Stored data entries
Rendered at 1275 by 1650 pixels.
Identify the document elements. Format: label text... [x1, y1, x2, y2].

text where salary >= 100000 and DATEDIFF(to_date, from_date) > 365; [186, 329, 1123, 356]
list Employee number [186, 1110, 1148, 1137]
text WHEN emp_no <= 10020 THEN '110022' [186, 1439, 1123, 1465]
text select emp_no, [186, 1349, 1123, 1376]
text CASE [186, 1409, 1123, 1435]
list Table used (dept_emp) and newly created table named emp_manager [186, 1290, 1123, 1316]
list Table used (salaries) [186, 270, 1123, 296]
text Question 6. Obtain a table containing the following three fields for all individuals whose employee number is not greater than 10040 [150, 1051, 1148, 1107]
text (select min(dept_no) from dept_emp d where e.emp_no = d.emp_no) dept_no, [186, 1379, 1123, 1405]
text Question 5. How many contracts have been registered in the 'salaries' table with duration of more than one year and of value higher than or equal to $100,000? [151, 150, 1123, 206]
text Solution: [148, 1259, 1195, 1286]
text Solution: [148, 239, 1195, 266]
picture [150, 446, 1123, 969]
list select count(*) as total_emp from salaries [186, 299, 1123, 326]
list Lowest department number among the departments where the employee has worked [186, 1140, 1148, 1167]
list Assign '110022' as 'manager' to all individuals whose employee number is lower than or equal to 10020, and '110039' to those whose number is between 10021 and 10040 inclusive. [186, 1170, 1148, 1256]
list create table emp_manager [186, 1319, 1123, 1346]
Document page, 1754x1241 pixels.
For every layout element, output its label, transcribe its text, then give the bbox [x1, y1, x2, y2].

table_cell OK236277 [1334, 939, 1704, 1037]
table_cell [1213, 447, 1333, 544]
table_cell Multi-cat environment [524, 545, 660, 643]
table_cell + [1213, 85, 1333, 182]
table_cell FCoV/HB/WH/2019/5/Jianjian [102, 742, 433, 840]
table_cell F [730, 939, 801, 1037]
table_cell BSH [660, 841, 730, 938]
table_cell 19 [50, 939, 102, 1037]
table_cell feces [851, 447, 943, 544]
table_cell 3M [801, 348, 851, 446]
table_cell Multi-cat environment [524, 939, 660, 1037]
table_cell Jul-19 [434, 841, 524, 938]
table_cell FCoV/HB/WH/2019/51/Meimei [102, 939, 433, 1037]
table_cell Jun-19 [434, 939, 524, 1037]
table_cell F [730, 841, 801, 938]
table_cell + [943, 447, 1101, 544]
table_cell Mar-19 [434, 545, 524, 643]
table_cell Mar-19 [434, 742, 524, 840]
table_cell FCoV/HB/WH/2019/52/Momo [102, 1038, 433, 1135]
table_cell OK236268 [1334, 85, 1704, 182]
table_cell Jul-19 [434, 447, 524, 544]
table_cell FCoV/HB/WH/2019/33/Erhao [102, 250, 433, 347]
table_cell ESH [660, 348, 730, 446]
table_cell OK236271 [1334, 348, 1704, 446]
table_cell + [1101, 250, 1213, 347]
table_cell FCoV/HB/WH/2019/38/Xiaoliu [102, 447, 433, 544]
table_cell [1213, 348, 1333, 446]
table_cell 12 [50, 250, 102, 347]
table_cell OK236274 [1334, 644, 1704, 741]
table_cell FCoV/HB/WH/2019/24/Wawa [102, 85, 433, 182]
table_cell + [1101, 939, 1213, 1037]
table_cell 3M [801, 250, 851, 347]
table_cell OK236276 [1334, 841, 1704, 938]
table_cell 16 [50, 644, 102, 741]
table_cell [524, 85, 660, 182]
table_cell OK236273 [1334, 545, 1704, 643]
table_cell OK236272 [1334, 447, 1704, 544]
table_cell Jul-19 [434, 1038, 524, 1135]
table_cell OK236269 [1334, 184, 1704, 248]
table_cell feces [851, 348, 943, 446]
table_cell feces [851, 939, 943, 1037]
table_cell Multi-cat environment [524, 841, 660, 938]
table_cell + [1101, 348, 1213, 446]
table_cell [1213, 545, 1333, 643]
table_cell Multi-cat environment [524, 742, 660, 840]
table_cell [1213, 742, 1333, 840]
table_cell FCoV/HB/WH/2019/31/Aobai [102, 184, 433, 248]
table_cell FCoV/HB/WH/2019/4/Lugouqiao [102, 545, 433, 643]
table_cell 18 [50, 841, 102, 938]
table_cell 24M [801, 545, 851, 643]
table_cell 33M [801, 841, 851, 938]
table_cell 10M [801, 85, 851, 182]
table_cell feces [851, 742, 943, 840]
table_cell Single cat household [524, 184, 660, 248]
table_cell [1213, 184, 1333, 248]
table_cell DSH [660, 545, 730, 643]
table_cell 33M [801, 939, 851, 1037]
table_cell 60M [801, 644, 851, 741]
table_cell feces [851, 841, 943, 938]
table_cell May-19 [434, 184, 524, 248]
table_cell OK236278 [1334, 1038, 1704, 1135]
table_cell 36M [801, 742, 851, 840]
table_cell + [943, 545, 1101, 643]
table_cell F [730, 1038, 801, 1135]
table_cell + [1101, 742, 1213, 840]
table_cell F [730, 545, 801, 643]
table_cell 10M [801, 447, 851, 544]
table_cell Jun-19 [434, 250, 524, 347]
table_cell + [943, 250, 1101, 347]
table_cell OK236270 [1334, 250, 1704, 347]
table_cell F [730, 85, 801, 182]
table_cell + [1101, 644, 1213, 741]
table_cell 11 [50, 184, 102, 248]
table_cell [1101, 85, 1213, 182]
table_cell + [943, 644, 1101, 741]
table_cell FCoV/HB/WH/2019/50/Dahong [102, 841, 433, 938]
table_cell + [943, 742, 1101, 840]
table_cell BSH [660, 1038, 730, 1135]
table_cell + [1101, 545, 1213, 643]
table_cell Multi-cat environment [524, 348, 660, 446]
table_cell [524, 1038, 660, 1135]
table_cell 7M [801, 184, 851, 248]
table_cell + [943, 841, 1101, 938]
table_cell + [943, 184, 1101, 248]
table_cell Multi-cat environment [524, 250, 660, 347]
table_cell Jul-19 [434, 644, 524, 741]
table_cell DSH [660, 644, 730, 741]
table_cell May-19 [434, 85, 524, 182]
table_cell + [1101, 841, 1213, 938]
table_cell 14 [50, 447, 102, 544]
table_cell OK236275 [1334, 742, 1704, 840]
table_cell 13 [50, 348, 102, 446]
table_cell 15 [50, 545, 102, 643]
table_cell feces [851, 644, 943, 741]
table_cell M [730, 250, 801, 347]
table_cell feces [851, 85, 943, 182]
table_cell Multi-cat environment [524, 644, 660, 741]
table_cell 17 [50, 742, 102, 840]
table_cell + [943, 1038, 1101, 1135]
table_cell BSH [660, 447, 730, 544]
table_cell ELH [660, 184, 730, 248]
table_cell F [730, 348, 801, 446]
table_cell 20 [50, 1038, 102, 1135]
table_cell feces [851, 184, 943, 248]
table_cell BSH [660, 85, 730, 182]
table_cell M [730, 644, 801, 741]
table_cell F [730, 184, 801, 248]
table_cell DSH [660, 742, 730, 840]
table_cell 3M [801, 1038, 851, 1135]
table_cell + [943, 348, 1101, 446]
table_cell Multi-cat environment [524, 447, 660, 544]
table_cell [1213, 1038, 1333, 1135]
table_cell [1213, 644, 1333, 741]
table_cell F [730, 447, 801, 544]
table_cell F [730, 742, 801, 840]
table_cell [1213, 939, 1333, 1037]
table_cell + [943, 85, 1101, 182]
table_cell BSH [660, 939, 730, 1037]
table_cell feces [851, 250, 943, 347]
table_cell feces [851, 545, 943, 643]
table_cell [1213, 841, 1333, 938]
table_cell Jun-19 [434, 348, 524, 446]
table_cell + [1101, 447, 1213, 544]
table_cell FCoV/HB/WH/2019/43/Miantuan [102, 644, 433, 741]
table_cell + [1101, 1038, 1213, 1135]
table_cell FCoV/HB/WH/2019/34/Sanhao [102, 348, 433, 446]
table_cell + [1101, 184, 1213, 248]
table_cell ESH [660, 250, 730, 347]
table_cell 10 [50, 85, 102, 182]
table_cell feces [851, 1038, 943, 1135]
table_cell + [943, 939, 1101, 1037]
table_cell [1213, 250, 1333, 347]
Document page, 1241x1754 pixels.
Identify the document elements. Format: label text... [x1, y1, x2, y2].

* Assignment *
Filter the records for lines containing the word "equal" and copy each one.

* Response below *
text Question 5. How many contracts have been registered in the 'salaries' table with duration of more than one year and of value higher than or equal to $100,000? [151, 150, 1123, 206]
list Assign '110022' as 'manager' to all individuals whose employee number is lower than or equal to 10020, and '110039' to those whose number is between 10021 and 10040 inclusive. [186, 1170, 1148, 1256]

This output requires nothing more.